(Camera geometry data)
# # # #

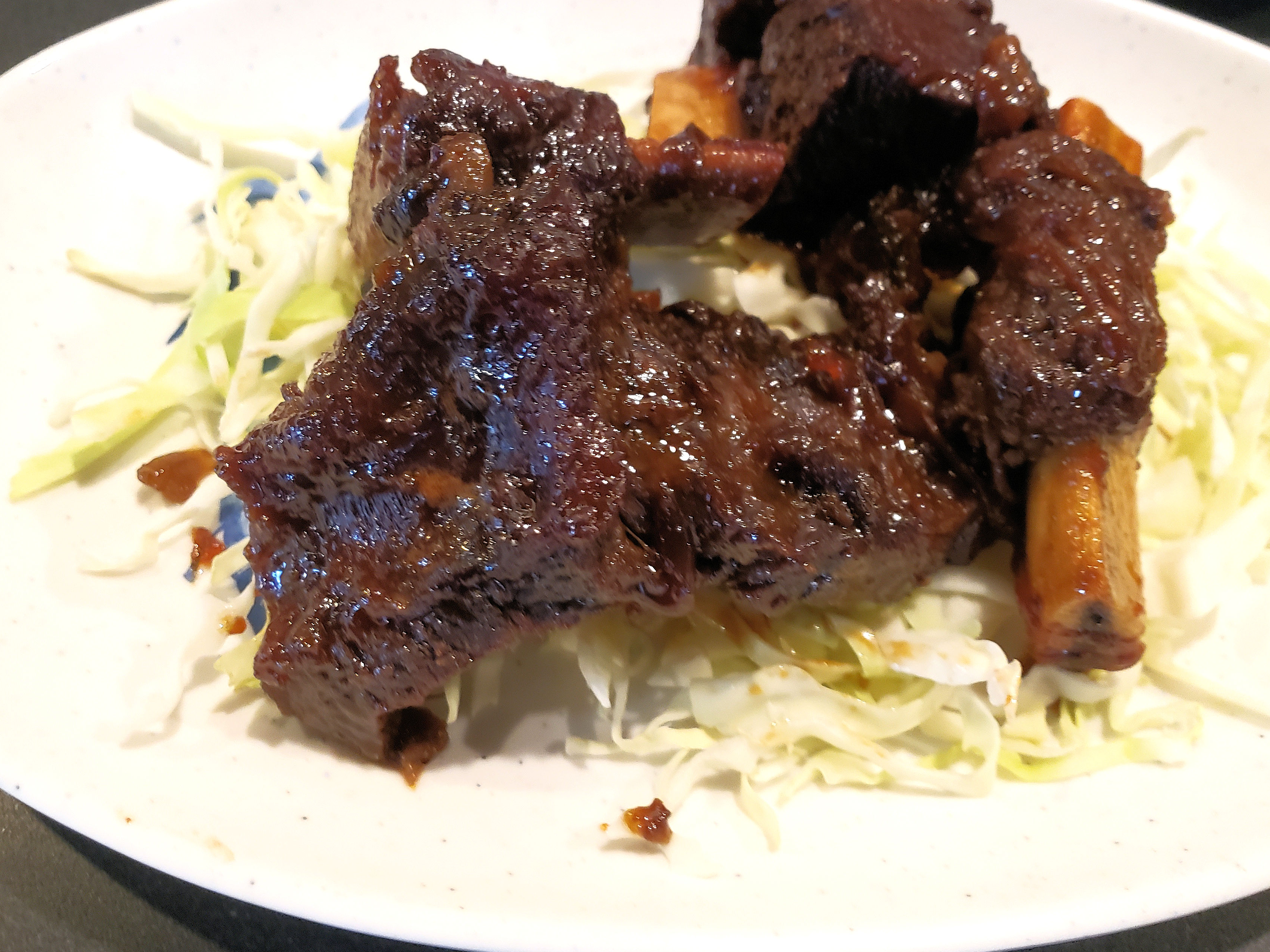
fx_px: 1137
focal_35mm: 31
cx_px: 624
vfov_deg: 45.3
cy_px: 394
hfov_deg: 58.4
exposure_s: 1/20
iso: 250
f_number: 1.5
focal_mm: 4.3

# # # #

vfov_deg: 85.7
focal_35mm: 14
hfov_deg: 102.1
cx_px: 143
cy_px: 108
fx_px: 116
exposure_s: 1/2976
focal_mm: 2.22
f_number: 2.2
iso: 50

# # # #

**Activity:** In the data above, find the line that contains "fx_px: 1137" and the line that contains "focal_mm: 4.3". Repeat exactly those lines and every line between them, and only those.

**Response below:**
fx_px: 1137
focal_35mm: 31
cx_px: 624
vfov_deg: 45.3
cy_px: 394
hfov_deg: 58.4
exposure_s: 1/20
iso: 250
f_number: 1.5
focal_mm: 4.3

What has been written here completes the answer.